I laughed, taking another sip of French-pressed coffee. I’d invited Alex over, figuring since I was finally moved into the house properly, it was time to let him see the—fake—life of luxury his best friend was now living. Walker had told me I was free to have anyone over, telling me to make sure they didn’t ‘get any fingerprints on the sculptures,’ before heading out the door. I’d rolled my eyes at the time, calling out a halfhearted agreement, but I didn’t stop Alex from sliding a delicate finger over one of the sculptures in question. Art was meant to be appreciated and consumed after all—through all the senses.

Except, perhaps, taste. Few pieces needed to be consumed, literally.

As I’d quickly discovered, Walker spent most of his days and evenings at work. Barely a week into being married, and that had become painfully apparent. I didn’t complain about it though. The house was lonely, but it was far from empty, and I had plenty of things to keep me busy. I could paint, take Bruno out for long walks in the parks, or binge-watch shows on the giant TV in the living room.

I got to know the neighbors a little, something Walker apparently hadn’t done the entire time he’

d lived there. An older woman with a chihuahua lived next door, and her dog seemed to have a bit of a crush on Bruno. A young polyamorous couple—well, quadruple, actually—lived across the street from us. Old money heirs, apparently, with nothing better to do than go to art galleries and pop-up clubs.

Mostly, however, I painted. I had so much time to paint. Hours upon hours, uninterrupted by work or the noise of a bustling, over-populated city. I could start oils and leave them to dry, move to acrylics, practice with watercolors. I left my studio occasionally for food, water, and playtime with Bruno—if the lethargic bop of a ball across the marble flooring could be called playtime.

Alex looked over at me where I sat, his green eyes shining mischievously, brown hair slicked back in a brand of pomade he said a ‘boyfriend’ of his bought him. I’d never met this alleged boyfriend, and I was pretty sure Alex just wanted someone to pin his unhealthy addiction to hair products on.

“Seriously. I’m extremely upset your lover boy is apparently too straight to make this little arrangement a threesome,” he continued. “I still can’t believe all of this is a thing.”

I couldn’t believe it either, honestly. I couldn’t believe I went from an eviction to a luxury mansion in the heart of New York City. I couldn’t believe I was living in a place that was essentially a small art gallery with the number of pieces Walker had collected over the years. I couldn’t believe, despite having gotten myself unpacked and settled in within a day of our wedding, that I not only had my own room, but my own art studio, too.

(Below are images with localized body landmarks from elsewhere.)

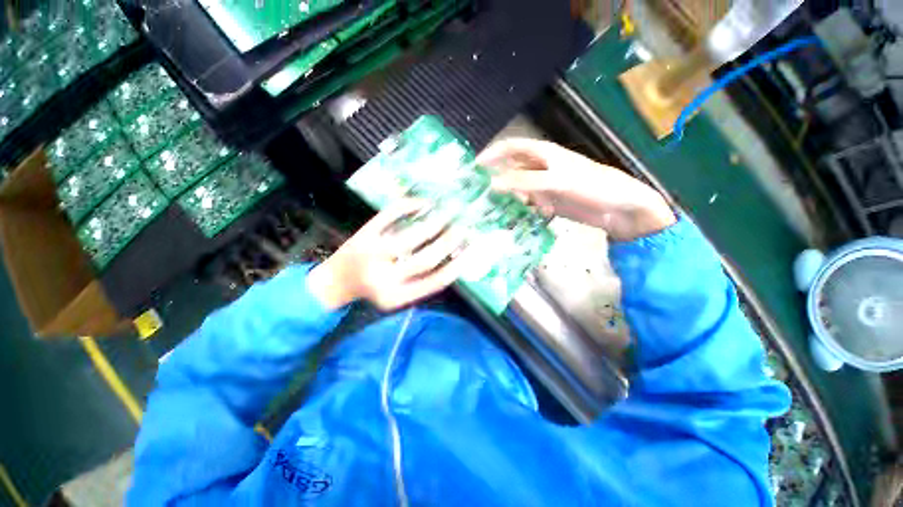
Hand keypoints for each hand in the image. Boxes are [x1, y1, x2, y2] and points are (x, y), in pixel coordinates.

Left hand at [307, 199, 469, 310]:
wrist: (335, 281)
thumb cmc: (372, 290)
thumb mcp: (398, 296)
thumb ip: (423, 283)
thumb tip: (452, 259)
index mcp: (395, 296)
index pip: (434, 282)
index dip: (456, 266)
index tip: (471, 251)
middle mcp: (383, 277)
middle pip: (426, 258)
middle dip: (449, 242)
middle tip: (464, 229)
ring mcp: (372, 252)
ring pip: (411, 235)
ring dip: (435, 223)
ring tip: (449, 214)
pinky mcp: (364, 233)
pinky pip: (390, 214)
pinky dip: (409, 205)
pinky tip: (425, 203)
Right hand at [477, 139, 675, 240]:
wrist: (621, 209)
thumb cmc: (593, 186)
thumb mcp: (556, 182)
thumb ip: (524, 182)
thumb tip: (492, 184)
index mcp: (544, 154)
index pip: (511, 148)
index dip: (492, 154)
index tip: (474, 168)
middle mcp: (542, 167)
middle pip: (513, 169)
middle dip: (498, 178)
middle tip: (481, 194)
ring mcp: (546, 185)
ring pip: (520, 188)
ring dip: (513, 197)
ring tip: (505, 208)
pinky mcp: (551, 202)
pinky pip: (531, 203)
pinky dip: (527, 209)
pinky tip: (530, 215)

That was the absolute best part. The studio. The door always stayed shut, because I was too nervous to let Walker see any of my pieces before they were done, but the entire room was quickly filled with painting after painting, small sketches and studies, and the occasional warm-up doodle.

It was amazing how much art I could create when I wasn’t trying to keep myself afloat with a million different odd jobs. Walker had insisted I pull myself off the roster of the temp agency that had sent me to his office.

A wife of mine, even a fake one, isn’t going to be cleaning other peoples’ offices. Not if I have something to say about it.

After that pronouncement, he’d pulled out a giant bag full of oil paints, watercolors, and acrylics. A wedding gift, he’d said. Just because he could. It would have been crazy romantic, had this been an actual marriage.

I finished up my coffee, pushing that thought aside.